START PASSAGE FOR REVIEW

Illustration: Louis Wood

Reports

Janet* is lost in her own world in a small office in St Paul’s Learning Centre, making candles by hand. “It’s like a therapy for me,” she tells me.

When Janet first started at LoveWell, a community interest company (CIC) and charity, she was an asylum seeker and lived off government vouchers as she was not allowed to work.

Now she’s production lead and training facilitator and a support worker elsewhere. “I always call this my fun job,” she explains as we sit surrounded by the smell of lavender.

LoveWell was founded in 2017 to work with women looking to leave massage parlour jobs. They make and sell luxury products like candles, and run training and mentoring programmes to give women new skills and support them into employment.

LoveWell is the first job Janet has had in the UK and it’s given her a new sense of confidence. “Because I never used to work like a normal work before. But Lovewell is like a normal work that I had.”

“The vision for Lovewell came from women’s lived experience working in massage parlours in Bristol,” says Claire Dormand, chief executive and co-founder. She is quick to point out that not everyone wants to leave that industry: “We’re here for women who have ended up in parlour work and don’t want to be.”

LoveWell has links with charity Beloved, which offers support to women working in the indoor sex work industry who often fall into a pattern of trying to leave.

“Sometimes women were exiting [sex work] and two years later they were back in the parlours,” Claire explains. The cycle of women leaving exploitative sex work situations for low-paid jobs only to return “when difficulty hits” is not an unfamiliar one to support organisations. Beyond the Streets, another charity affiliated with Beloved, labels this pattern ‘survival sex’.

I ask Claire how LoveWell helps women break this cycle. “We can’t guarantee that,” she replies.

But she adds that 18 months of “quite intensive support” helps fill the trainees’ toolboxes and make it easier to find work. The feedback from the majority of participants is that “it’s the building of their confidence that changes things for them the most.”

‘If I can do it, then they can do it’

The company started out as a simple operation. Initially, LoveWell received a small grant for research and pilot workshops over 18 months, and what they needed for their first small production run of 250 products in 2018.

It has since received funding to run its six-month programmes and women are referred from refugee organisations, through the public justice system, or they self-refer.

For up to a year after the programme, each woman has an “accountability partner” who offers moral support and makes sure they apply for jobs.

All this aims to ease the drop-off in the often daunting search for employment after the programme. “That’s a really key time,” says Claire.

END PASSAGE FOR REVIEW
START RECORD EXCERPTS

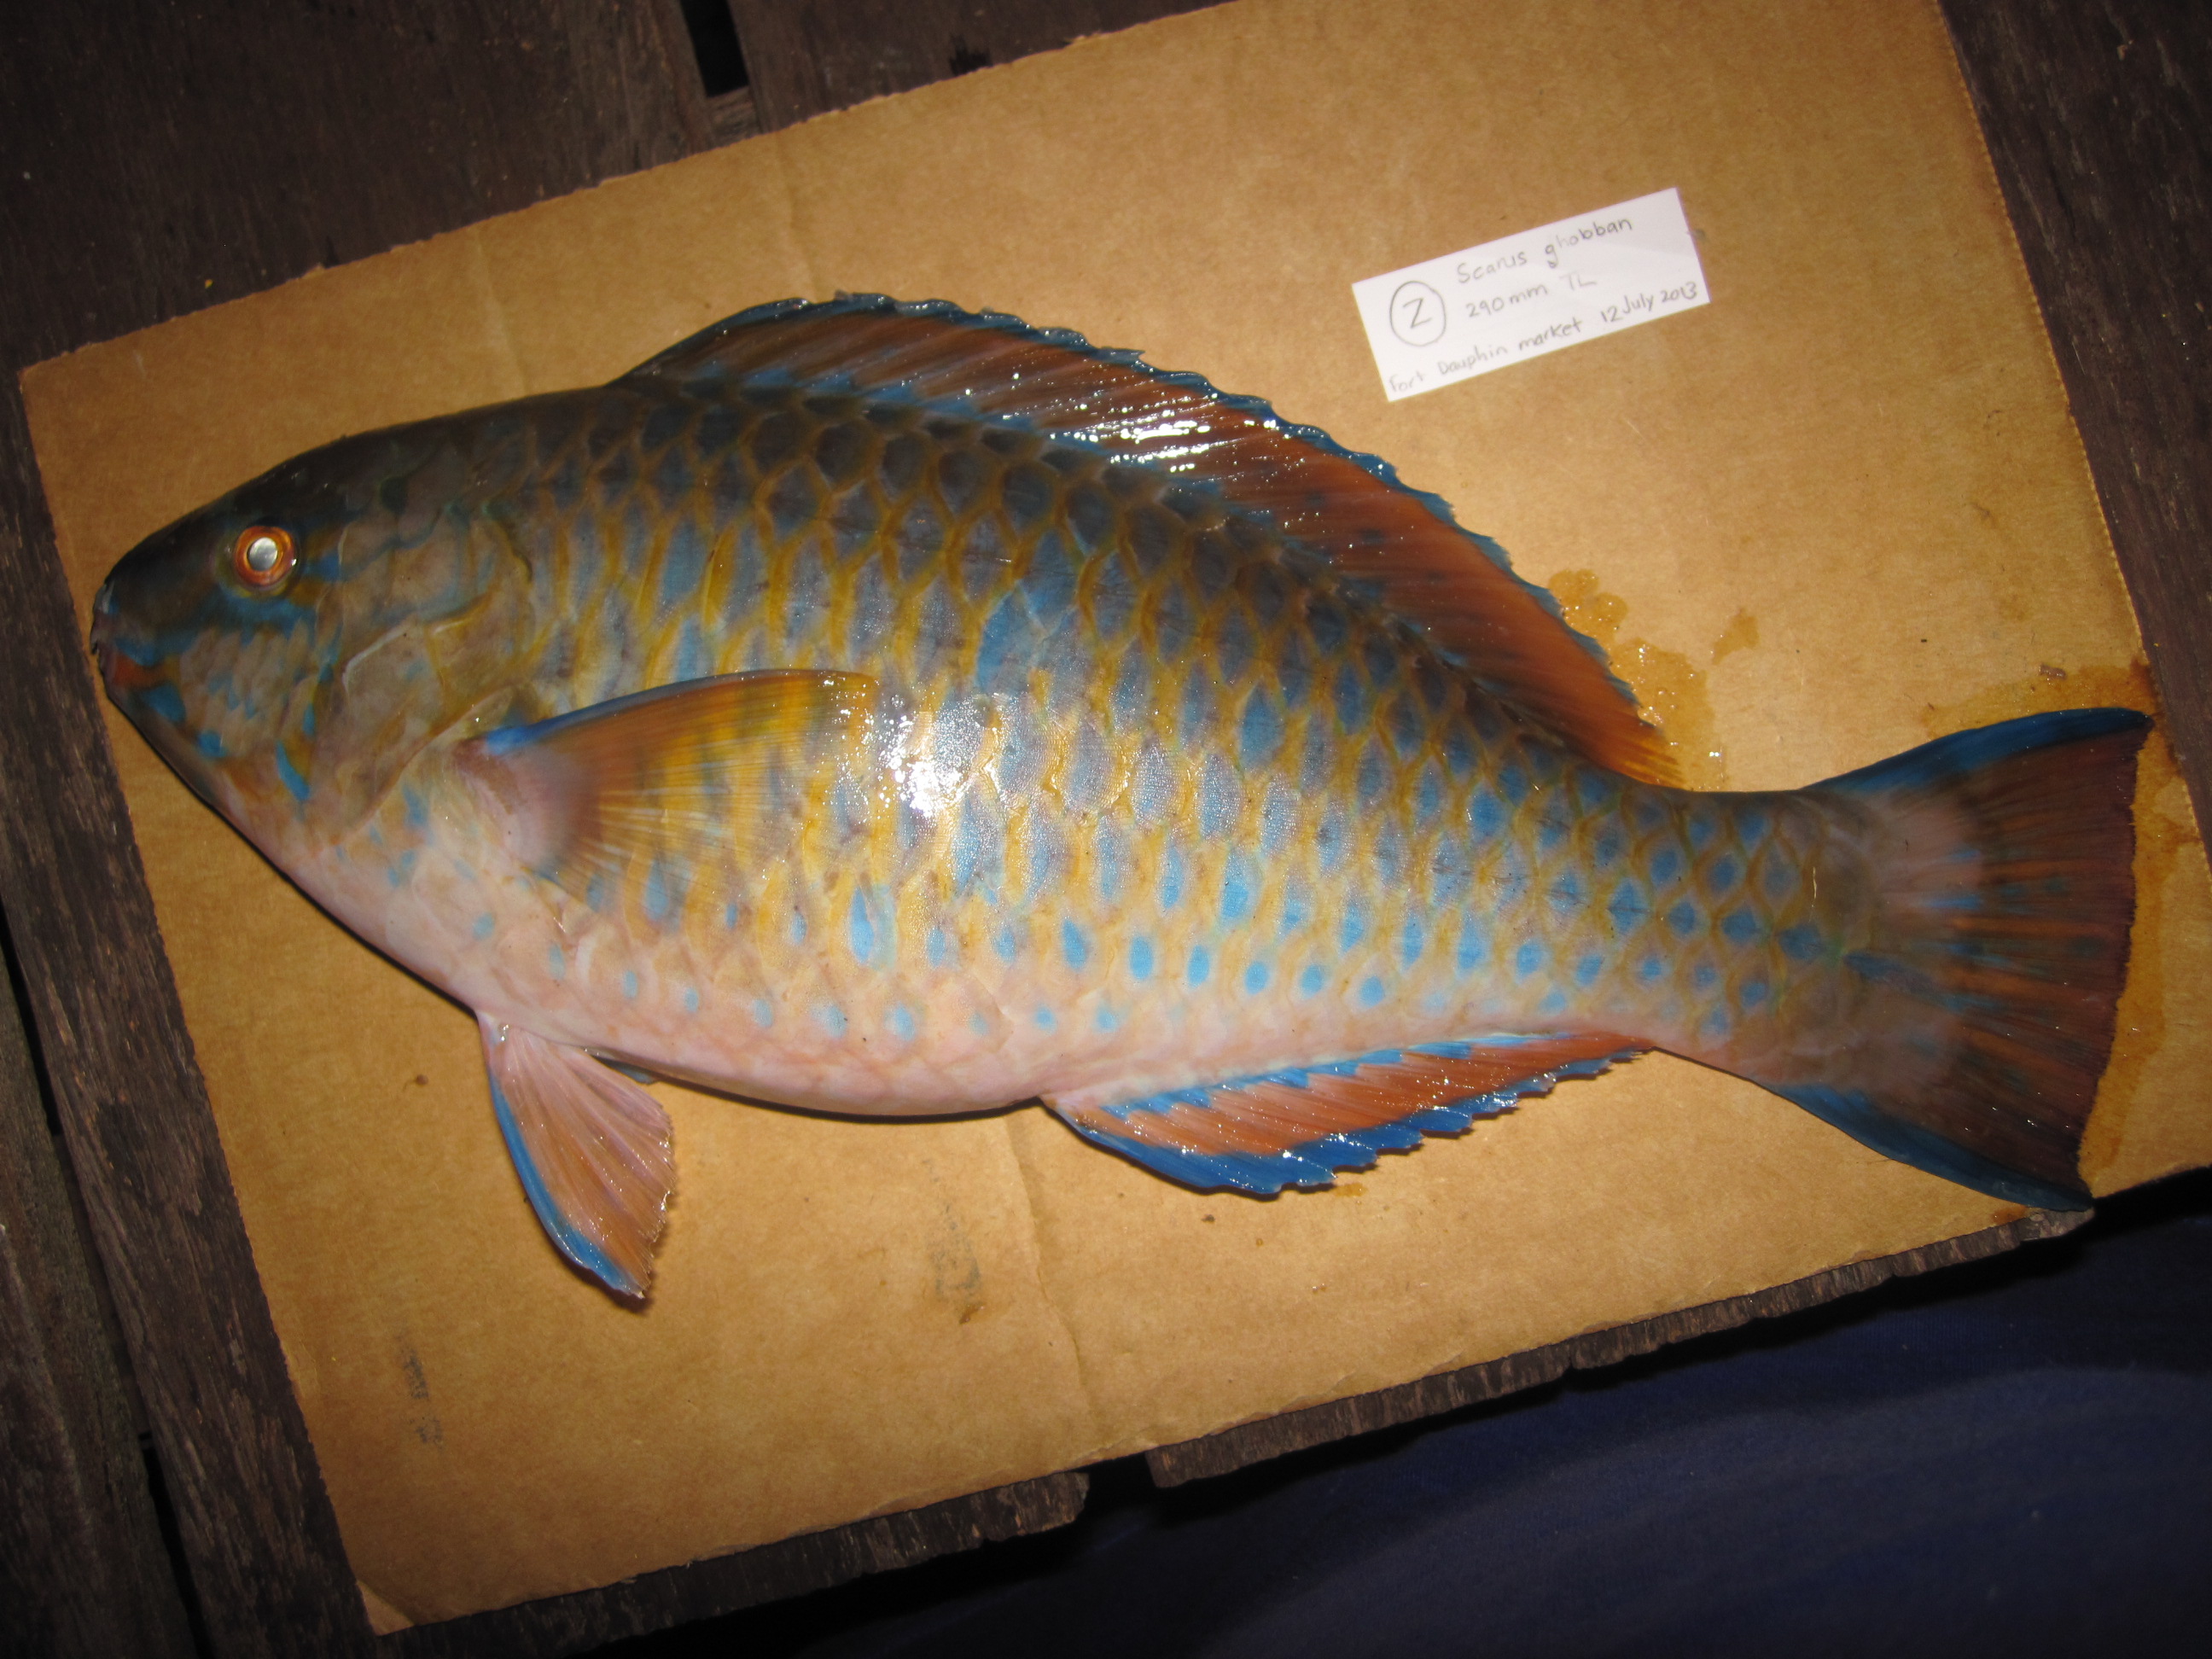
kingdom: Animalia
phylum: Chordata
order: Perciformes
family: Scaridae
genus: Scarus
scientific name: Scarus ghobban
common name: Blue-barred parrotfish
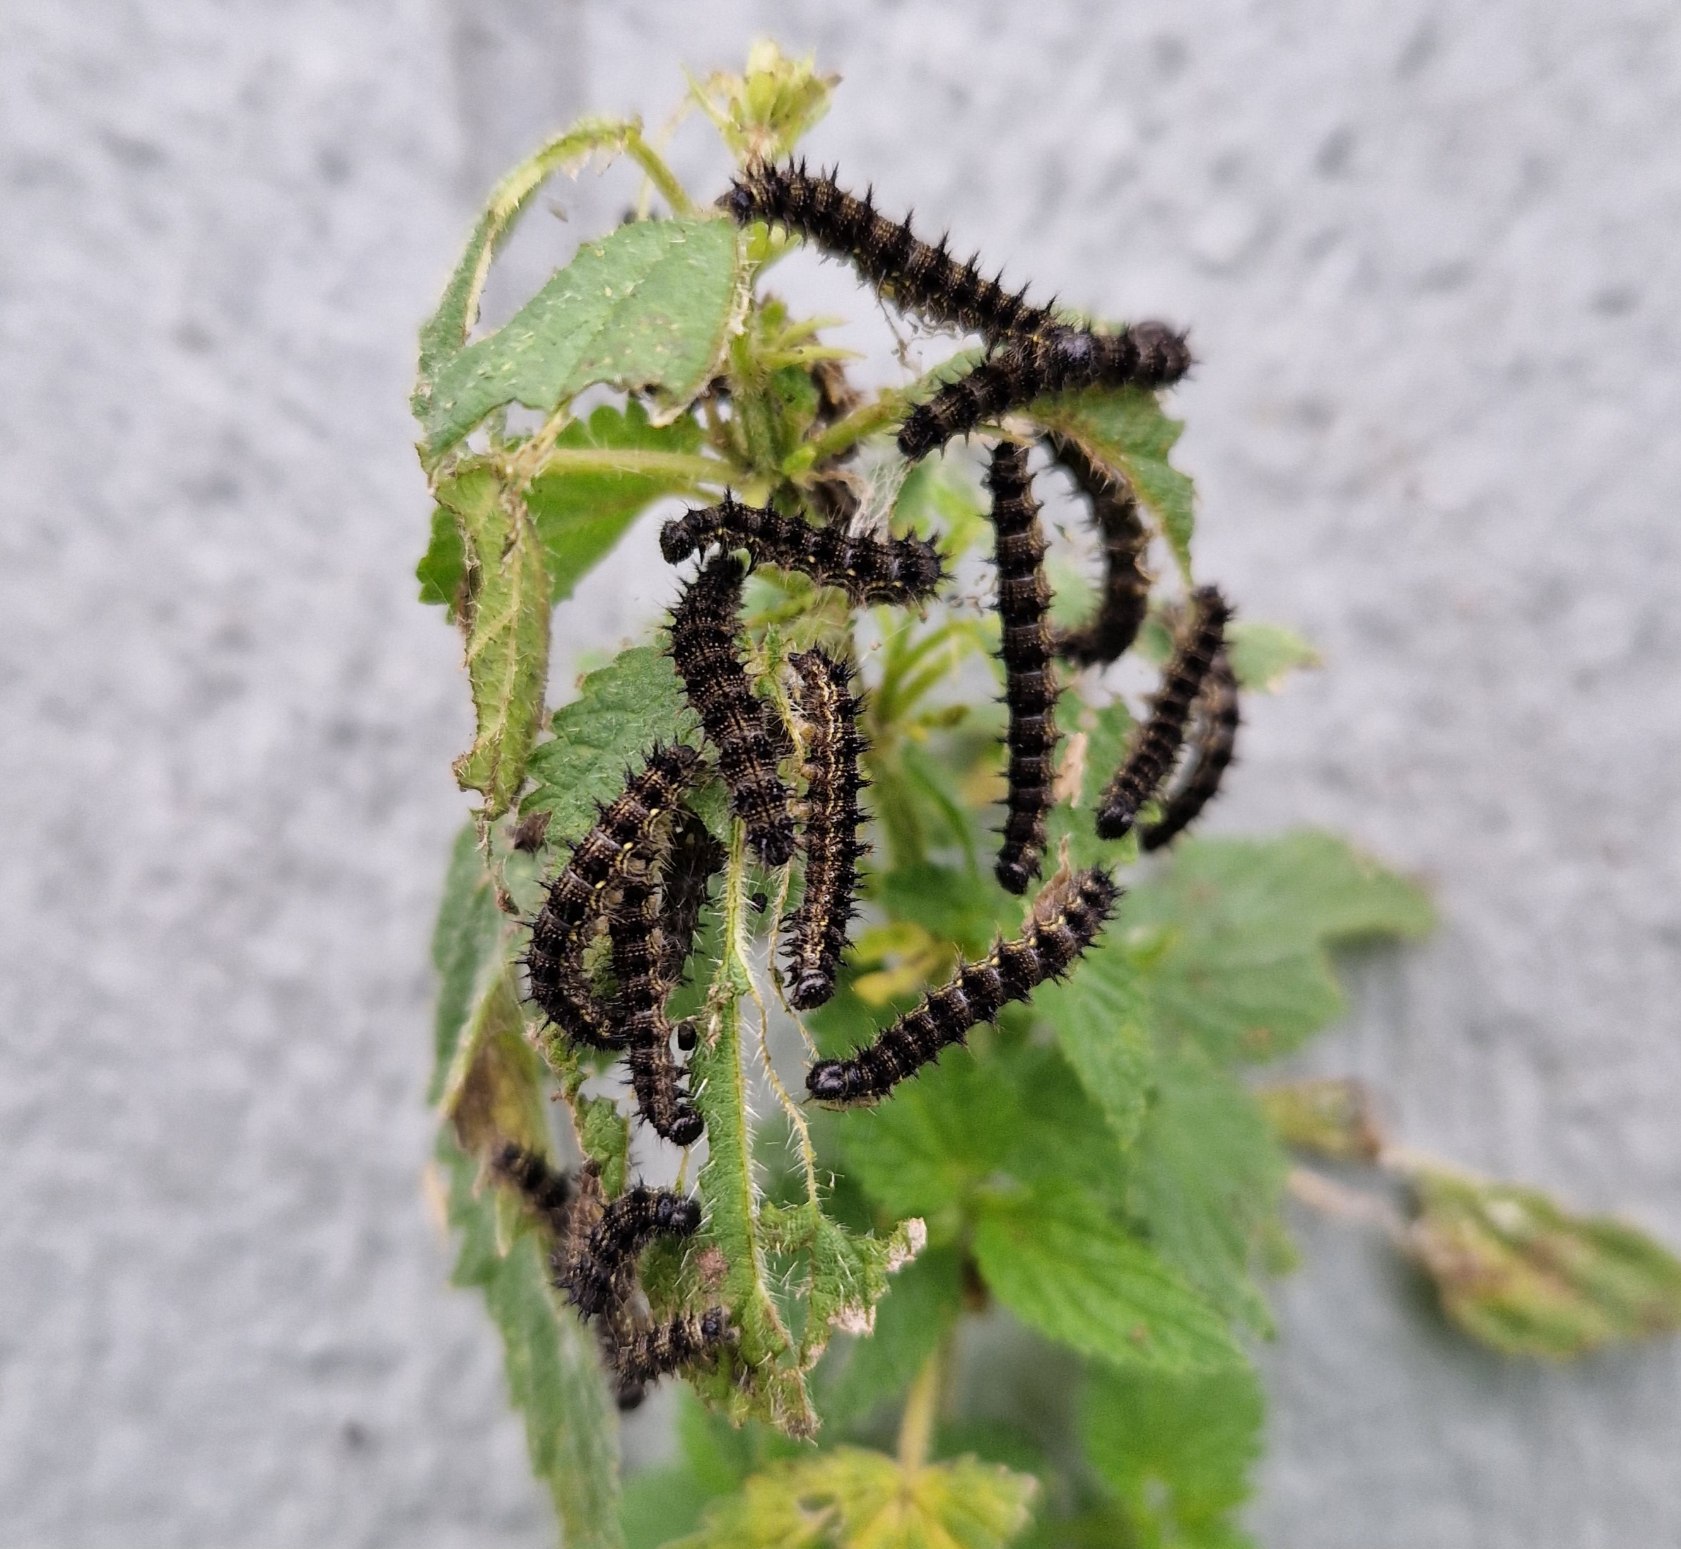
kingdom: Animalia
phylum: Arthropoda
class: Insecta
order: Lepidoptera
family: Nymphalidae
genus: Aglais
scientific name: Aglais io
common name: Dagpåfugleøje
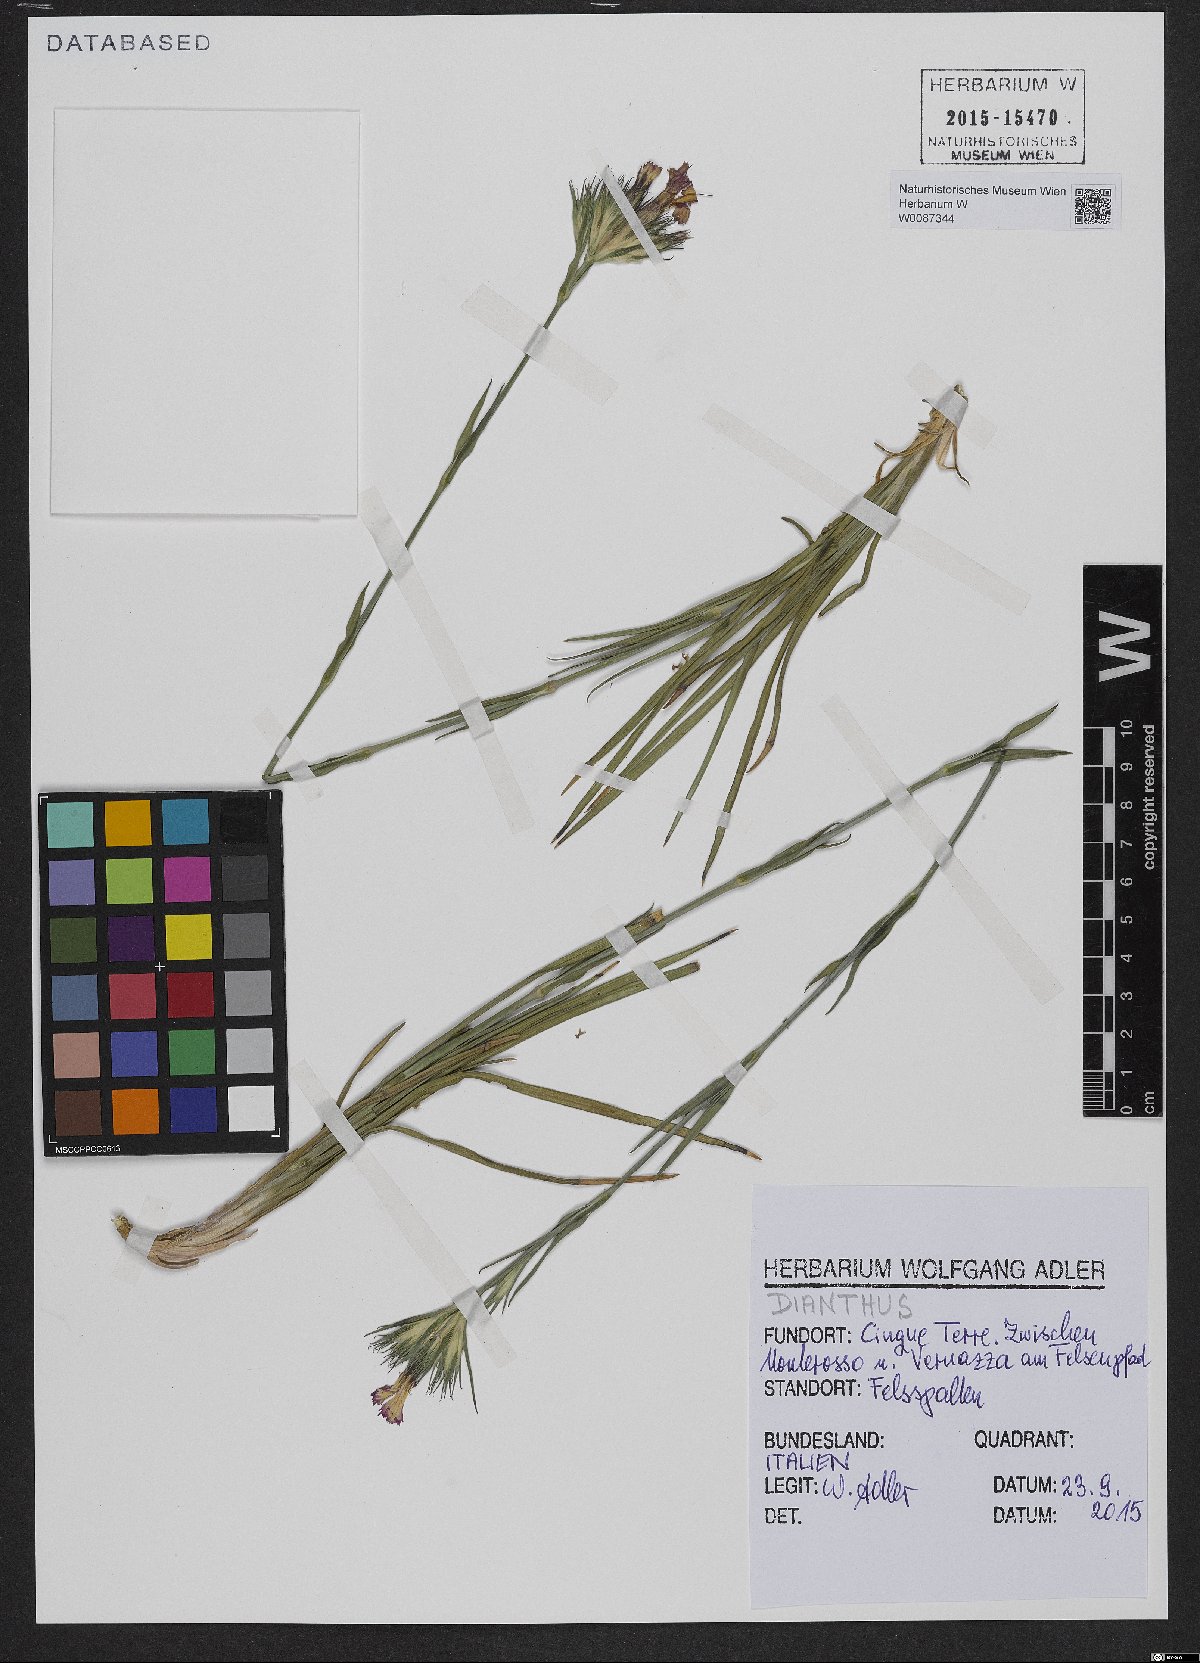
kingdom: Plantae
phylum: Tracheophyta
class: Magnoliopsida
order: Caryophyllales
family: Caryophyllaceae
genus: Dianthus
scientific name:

END RECORD EXCERPTS

WHAT IS BEING ASKED: Reproduce the LoveWell report word for word, everything from "It has since" down to "or they self-refer.". These items were drawn from a different source than the text.

SOLUTION FOR THIS PROBLEM:
It has since received funding to run its six-month programmes and women are referred from refugee organisations, through the public justice system, or they self-refer.